SEITENAUSZUG =>

Beziehungsalltag – wo ist die Liebe?

„Jeden verdammten Tag muss ich seine scheiß Socken wegräumen. Wieso lernt er es nicht, sie nicht herumliegen zu lassen? Wir leben nun seit Jahren zusammen. Ich verstreue doch auch nicht meine dreckige Unterwäsche überall auf dem Boden.“

„Wahrscheinlich würde es ihn nicht stören, wenn du es tätest.“

„???“

„Warum muss er sich denn an deine Vorstellungen und Ansprüche anpassen?“

„Weil es respektlos den Mitmenschen gegenüber ist von ihnen zu verlangen, die eigenen Drecksachen wegzuräumen.“

„Aber er verlangt es ja nicht von dir. Du räumst sie weg, weil sie DICH stören. Du tust es für DICH.“

„Naja, so geht das aber nicht …“

Der Alltag kann der Liebe schon mal einen Strich durch die Rechnung machen. Das kennen wir wahrscheinlich alle. Und die meisten von uns, die noch nicht ganz abgestumpft sind, sind darüber wohl traurig. Doch es ist eben so.

Kann man nix machen.

Wirklich nicht? Oder sind wir nur zu faul?

AUFGABEN =>
**A)** Was muss die klagende Person laut dem Seitenauszug jeden Tag wegräumen?
**B)** Entscheide für jede Aussage, ob sie mit dem Seitenauszug übereinstimmt, und belege dein Urteil mit dem entscheidenden Wortlaut.
(i) Die klagende Person lebt erst seit kurzer Zeit mit ihm zusammen.
(ii) Der Alltag kann der Liebe einen Strich durch die Rechnung machen.
(iii) Das Gegenüber meint, die Socken würden weggeräumt, weil er es verlangt.
**C)** Liste alle Sätze mit Fragezeichen auf, die im Seitenauszug unterhalb der Überschrift stehen. Die Zeile, die nur aus Fragezeichen besteht, wird dabei nicht mitgezählt.
Die anschließende Auflistung ist eigenständiges Material und gehört nicht zum Seitenauszug.

GEGEBENE DATEN =>
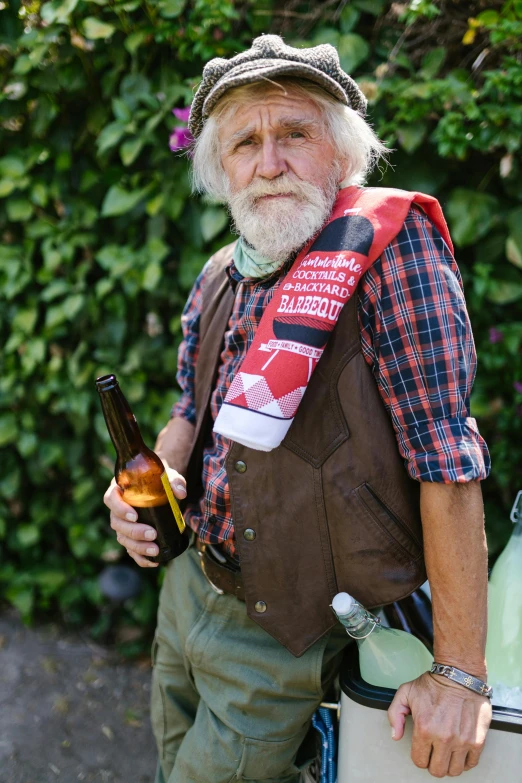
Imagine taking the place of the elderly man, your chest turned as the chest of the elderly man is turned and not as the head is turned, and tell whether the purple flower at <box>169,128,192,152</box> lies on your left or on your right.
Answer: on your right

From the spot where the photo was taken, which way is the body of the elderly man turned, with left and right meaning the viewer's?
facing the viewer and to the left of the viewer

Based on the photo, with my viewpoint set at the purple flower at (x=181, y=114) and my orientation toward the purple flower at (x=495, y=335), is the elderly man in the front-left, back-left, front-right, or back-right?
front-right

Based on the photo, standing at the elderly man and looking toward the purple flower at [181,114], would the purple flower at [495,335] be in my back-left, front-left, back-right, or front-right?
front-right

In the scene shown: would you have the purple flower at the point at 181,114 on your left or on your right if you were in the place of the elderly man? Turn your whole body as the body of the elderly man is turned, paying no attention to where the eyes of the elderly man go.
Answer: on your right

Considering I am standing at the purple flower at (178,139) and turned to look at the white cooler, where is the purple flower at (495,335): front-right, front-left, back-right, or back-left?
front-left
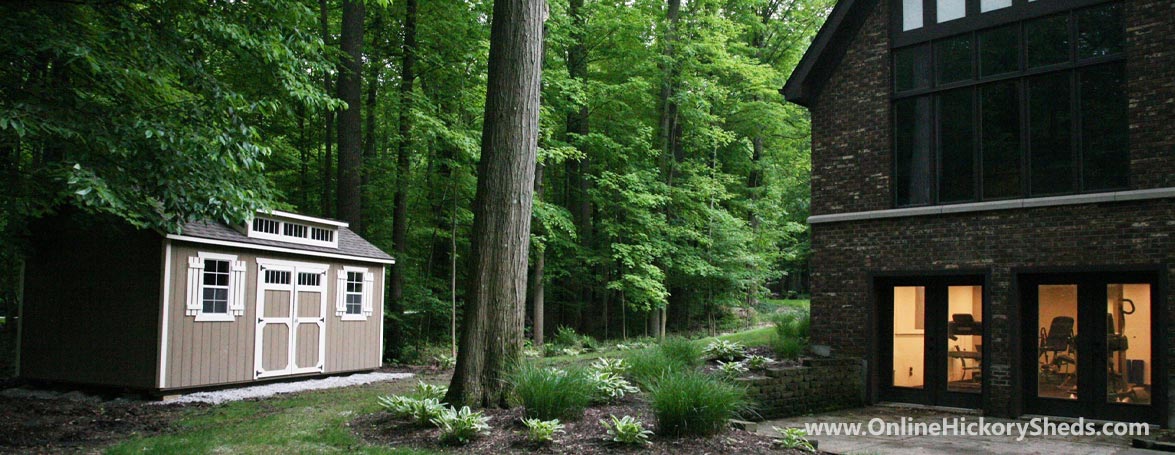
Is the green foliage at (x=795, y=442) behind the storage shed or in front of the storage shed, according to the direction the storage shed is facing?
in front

* * *

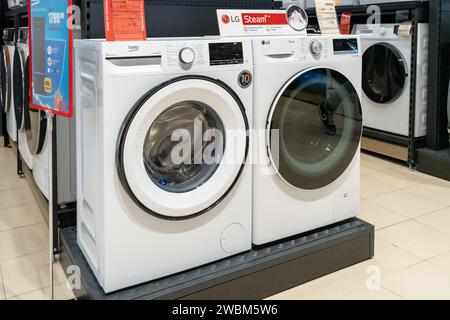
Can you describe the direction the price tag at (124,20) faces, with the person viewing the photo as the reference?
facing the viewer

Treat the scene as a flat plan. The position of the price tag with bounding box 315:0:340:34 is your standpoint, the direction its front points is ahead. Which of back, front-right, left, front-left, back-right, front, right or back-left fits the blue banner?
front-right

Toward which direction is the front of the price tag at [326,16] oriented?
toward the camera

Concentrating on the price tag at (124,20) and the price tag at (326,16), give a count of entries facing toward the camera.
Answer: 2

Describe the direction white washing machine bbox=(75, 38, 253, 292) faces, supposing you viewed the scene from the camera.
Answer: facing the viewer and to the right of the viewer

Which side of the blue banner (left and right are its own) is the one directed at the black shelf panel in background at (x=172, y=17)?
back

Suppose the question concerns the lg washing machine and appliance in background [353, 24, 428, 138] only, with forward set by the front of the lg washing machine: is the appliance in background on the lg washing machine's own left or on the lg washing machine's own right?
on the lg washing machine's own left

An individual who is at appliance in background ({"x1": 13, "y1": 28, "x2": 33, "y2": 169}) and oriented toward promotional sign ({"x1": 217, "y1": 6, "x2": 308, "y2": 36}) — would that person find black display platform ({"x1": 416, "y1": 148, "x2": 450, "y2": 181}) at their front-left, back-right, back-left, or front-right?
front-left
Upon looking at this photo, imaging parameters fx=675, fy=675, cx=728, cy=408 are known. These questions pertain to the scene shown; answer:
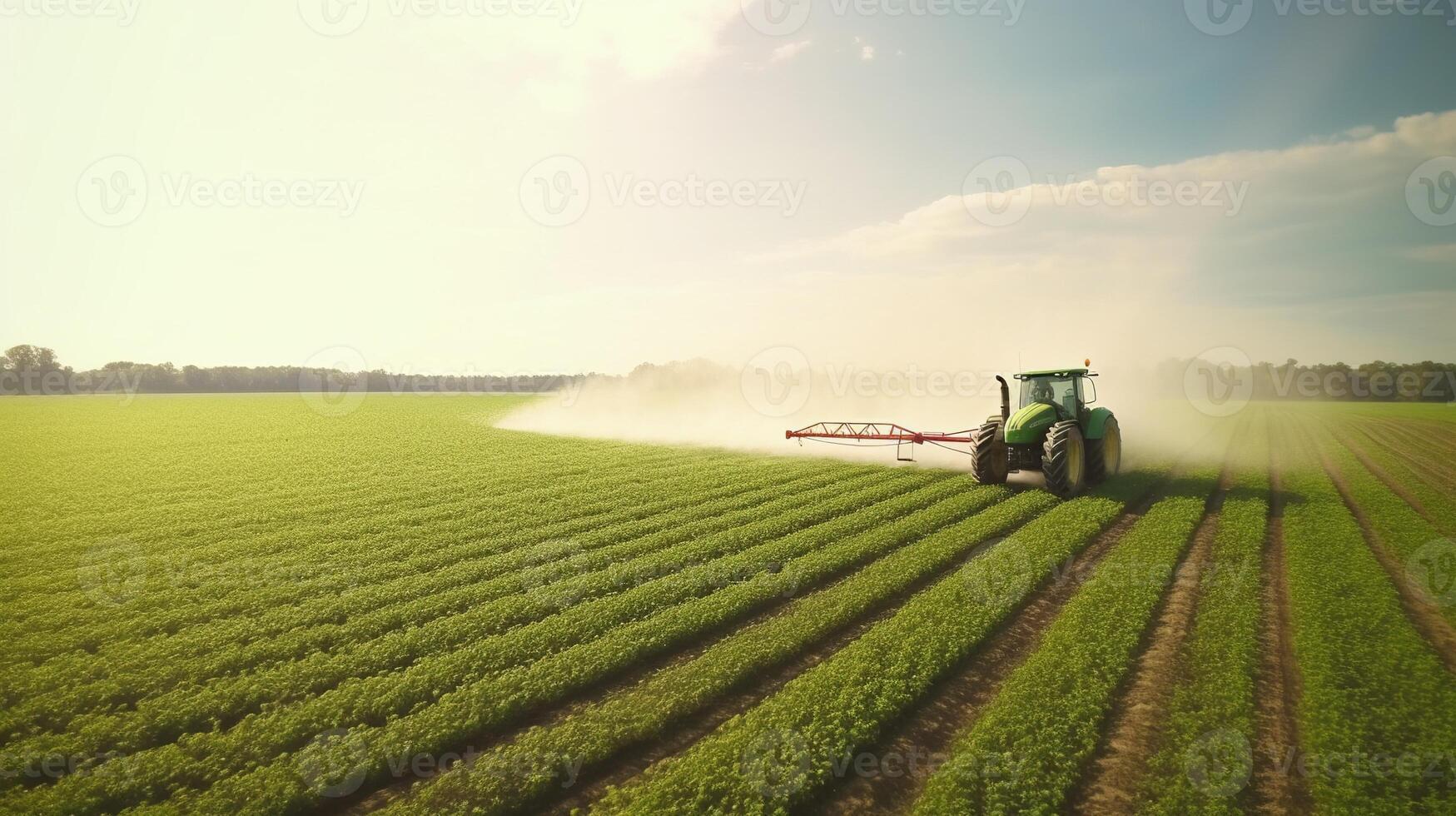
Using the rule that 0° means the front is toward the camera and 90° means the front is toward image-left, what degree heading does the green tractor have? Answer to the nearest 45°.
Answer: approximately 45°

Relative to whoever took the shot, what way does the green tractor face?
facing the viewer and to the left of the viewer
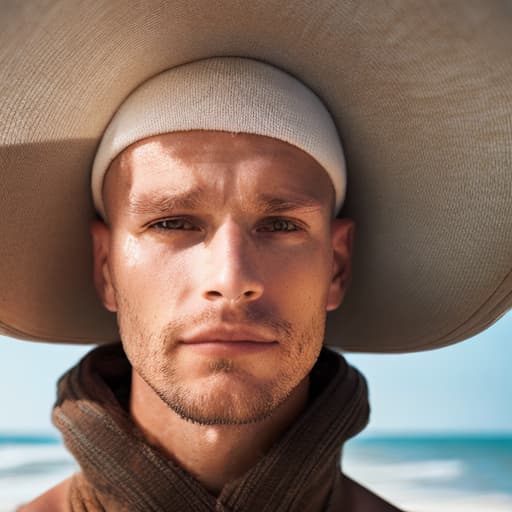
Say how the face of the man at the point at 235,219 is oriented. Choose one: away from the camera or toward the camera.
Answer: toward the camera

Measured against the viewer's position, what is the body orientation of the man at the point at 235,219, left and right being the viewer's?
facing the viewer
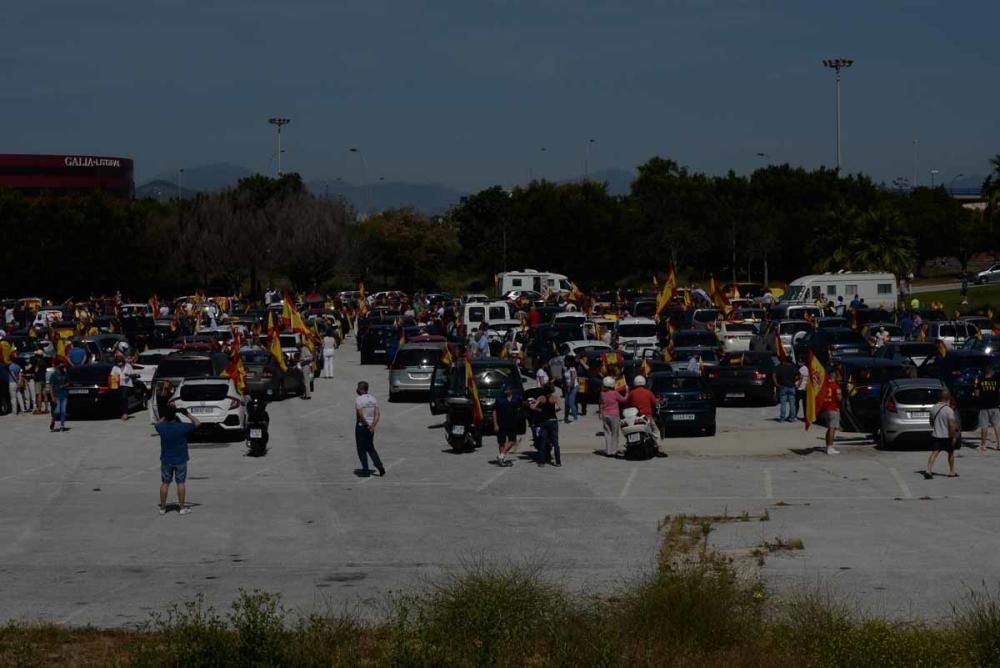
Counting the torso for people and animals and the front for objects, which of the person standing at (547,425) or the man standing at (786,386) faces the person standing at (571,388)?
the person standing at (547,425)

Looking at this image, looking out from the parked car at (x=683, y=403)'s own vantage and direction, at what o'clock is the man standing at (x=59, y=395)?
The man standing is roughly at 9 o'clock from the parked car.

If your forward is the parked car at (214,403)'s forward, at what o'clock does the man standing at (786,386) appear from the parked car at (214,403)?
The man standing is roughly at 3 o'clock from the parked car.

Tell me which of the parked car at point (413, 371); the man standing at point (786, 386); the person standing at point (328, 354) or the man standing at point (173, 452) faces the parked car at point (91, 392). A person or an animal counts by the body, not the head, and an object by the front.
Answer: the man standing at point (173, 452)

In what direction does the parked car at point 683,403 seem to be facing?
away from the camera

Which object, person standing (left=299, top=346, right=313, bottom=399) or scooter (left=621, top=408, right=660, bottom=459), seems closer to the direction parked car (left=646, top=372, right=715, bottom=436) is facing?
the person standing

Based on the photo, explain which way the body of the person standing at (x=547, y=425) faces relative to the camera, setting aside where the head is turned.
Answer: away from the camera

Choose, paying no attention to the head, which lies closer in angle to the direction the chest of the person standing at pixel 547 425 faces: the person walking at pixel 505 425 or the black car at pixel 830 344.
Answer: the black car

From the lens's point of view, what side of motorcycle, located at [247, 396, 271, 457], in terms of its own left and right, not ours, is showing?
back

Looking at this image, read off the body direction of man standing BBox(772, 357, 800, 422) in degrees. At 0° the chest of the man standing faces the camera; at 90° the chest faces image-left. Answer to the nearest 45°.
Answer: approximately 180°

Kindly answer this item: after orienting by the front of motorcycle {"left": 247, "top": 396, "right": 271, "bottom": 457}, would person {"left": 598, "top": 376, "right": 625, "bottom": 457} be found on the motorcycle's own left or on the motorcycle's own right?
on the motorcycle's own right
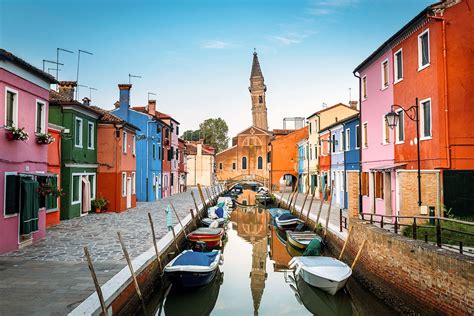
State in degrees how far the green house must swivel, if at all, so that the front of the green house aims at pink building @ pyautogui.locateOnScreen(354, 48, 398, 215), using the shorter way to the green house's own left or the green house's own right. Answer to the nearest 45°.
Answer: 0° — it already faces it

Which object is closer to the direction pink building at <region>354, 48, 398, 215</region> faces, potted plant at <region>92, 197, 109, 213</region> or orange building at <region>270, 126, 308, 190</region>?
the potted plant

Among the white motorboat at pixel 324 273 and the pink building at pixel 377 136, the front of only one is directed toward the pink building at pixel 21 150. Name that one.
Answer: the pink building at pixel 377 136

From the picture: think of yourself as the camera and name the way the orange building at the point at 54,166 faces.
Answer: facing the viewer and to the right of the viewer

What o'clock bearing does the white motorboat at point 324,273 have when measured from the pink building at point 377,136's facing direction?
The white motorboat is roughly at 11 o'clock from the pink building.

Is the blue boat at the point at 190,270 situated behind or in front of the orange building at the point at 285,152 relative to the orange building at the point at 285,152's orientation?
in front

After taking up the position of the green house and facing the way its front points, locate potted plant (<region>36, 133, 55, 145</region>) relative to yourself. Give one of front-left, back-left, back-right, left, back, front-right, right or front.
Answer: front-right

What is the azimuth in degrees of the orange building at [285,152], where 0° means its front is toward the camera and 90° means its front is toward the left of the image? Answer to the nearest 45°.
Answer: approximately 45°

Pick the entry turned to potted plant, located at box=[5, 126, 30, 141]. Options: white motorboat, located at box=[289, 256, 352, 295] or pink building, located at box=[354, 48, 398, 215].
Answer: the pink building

LÖSUNGEN =>
**A)** Seine Socken.

**B)**
(i) Nein: „Wir leben nun seit Jahren zusammen.“
(ii) Ja: „Der Alltag kann der Liebe schon mal einen Strich durch die Rechnung machen.“
(iii) Nein: „Aber er verlangt es ja nicht von dir.“

**C)**
„Wieso lernt er es nicht, sie nicht herumliegen zu lassen?“
„Warum muss er sich denn an deine Vorstellungen und Ansprüche anpassen?“
„Wirklich nicht?“
„Oder sind wir nur zu faul?“